Prove the Dot Product Rule: If $c_1(t)$ and $c_2(t)$ are differentiable curves in $\mathbb R^n$ then: $$\frac{\mathrm d}{\mathrm dt} [c_1(t) \cdot c_2(t)] = c′_1(t) \cdot c_2(t) + c_1(t) \cdot c′_2(t).$$
I tried using arbitrary curves, however I am stuck. Any suggestions on how to go about this proof? Thank you.

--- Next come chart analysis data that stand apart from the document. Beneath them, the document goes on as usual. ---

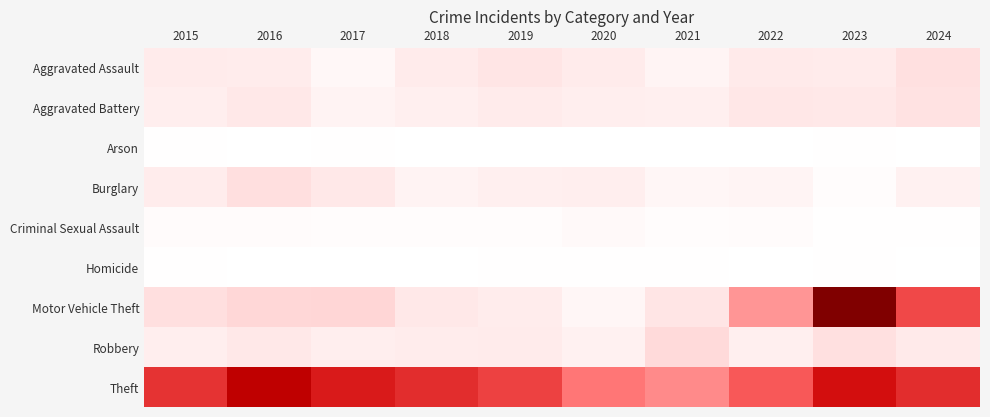

Which series changed the most between 2015 and 2022?

Motor Vehicle Theft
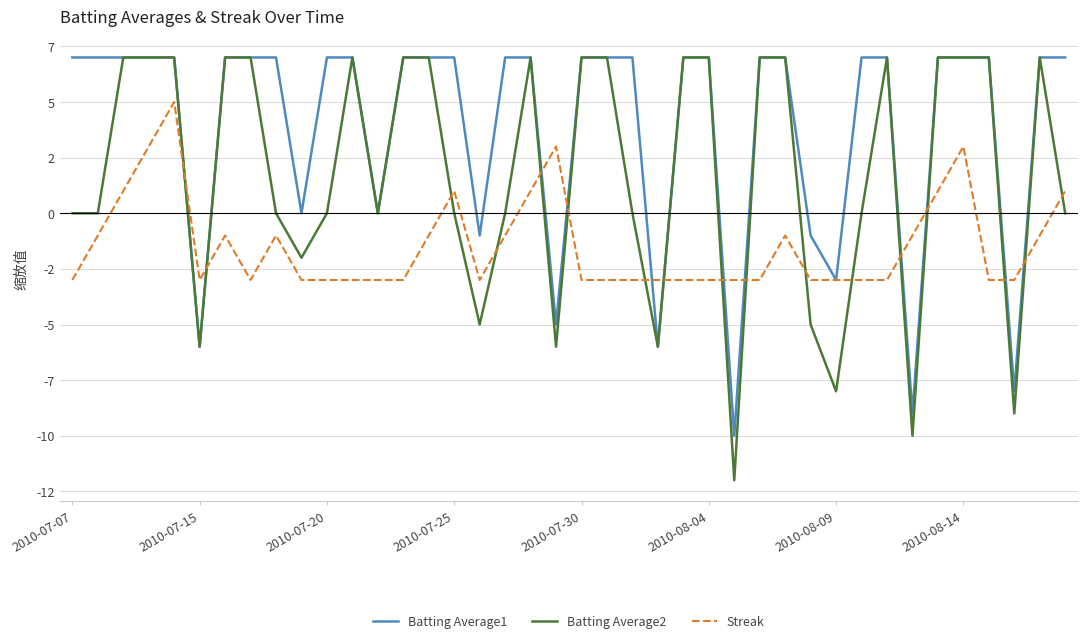

What is the label of the 40th point from the right?

2010-07-07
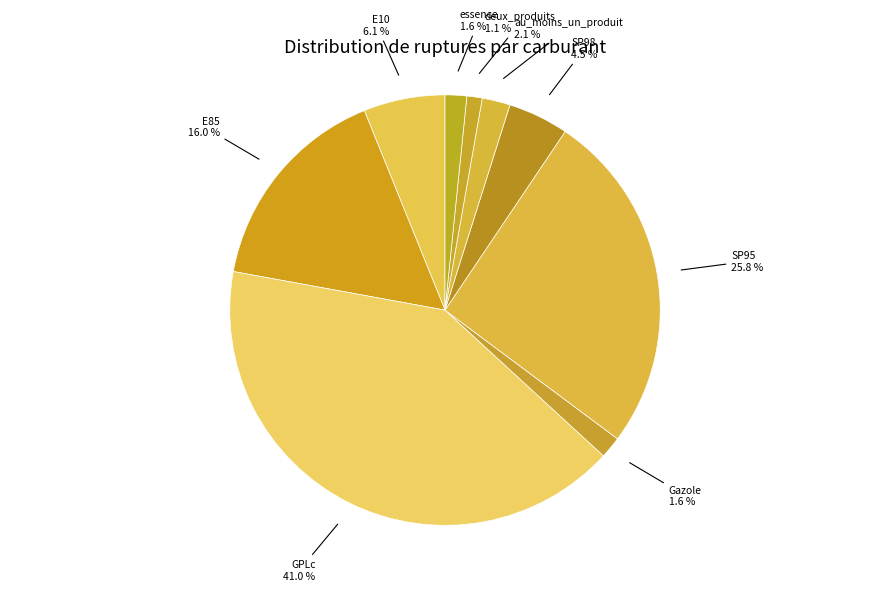

How much of the chart is everything except E10?

93.9%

As said by @Vercassivelaunos, using components and the Product Rule for real-valued functions works well. The classic proof for the Product Rule for real-value functions can also be adapted to this situation: let $a\in dom(c_1)\cap dom(c_2)$. Then
$$ \frac{c_1\cdot c_2(t) - c_1\cdot c_2(a)}{t-a} = \frac{c_1(t)\cdot c_2(t) - c_1(a)\cdot c_2(a)}{t-a} = \frac{(c_1(t)-c_1(a))\cdot c_2(t) + c_1(a)\cdot(c_2(t) - c_2(a))}{t-a} = \frac{c_1(t)-c_1(a)}{t-a}\cdot c_2(t) + c_1(a)\cdot\frac{c_2(t) - c_2(a)}{t-a} $$
Note that the equalities are true since the dot product is bilinear. Now, since $c_1$ and $c_2$ are differentiable at $a$, we have
$$ \lim_{t\to a}\frac{c_1(t)-c_1(a)}{t-a} = c_1'(a) \text{ and } \lim_{t\to a}\frac{c_2(t)-c_2(a)}{t-a} = c_2'(a) $$
Also, $c_2$ is differentiable at $a$, so $c_2$ is continuous at $a$, therefore $\lim_{t\to a}c_2(t)=c_2(a)$. Using Limit Laws, we have
$$ \frac{c_1\cdot c_2(t) - c_1\cdot c_2(a)}{t-a} = c_1'(a)\cdot c_2(a) + c_1(a)\cdot c_2'(a) $$
Since we use only the bilinearity of the dot product and the Limit Laws (for vector functions), then we have a similar formula for the cross product.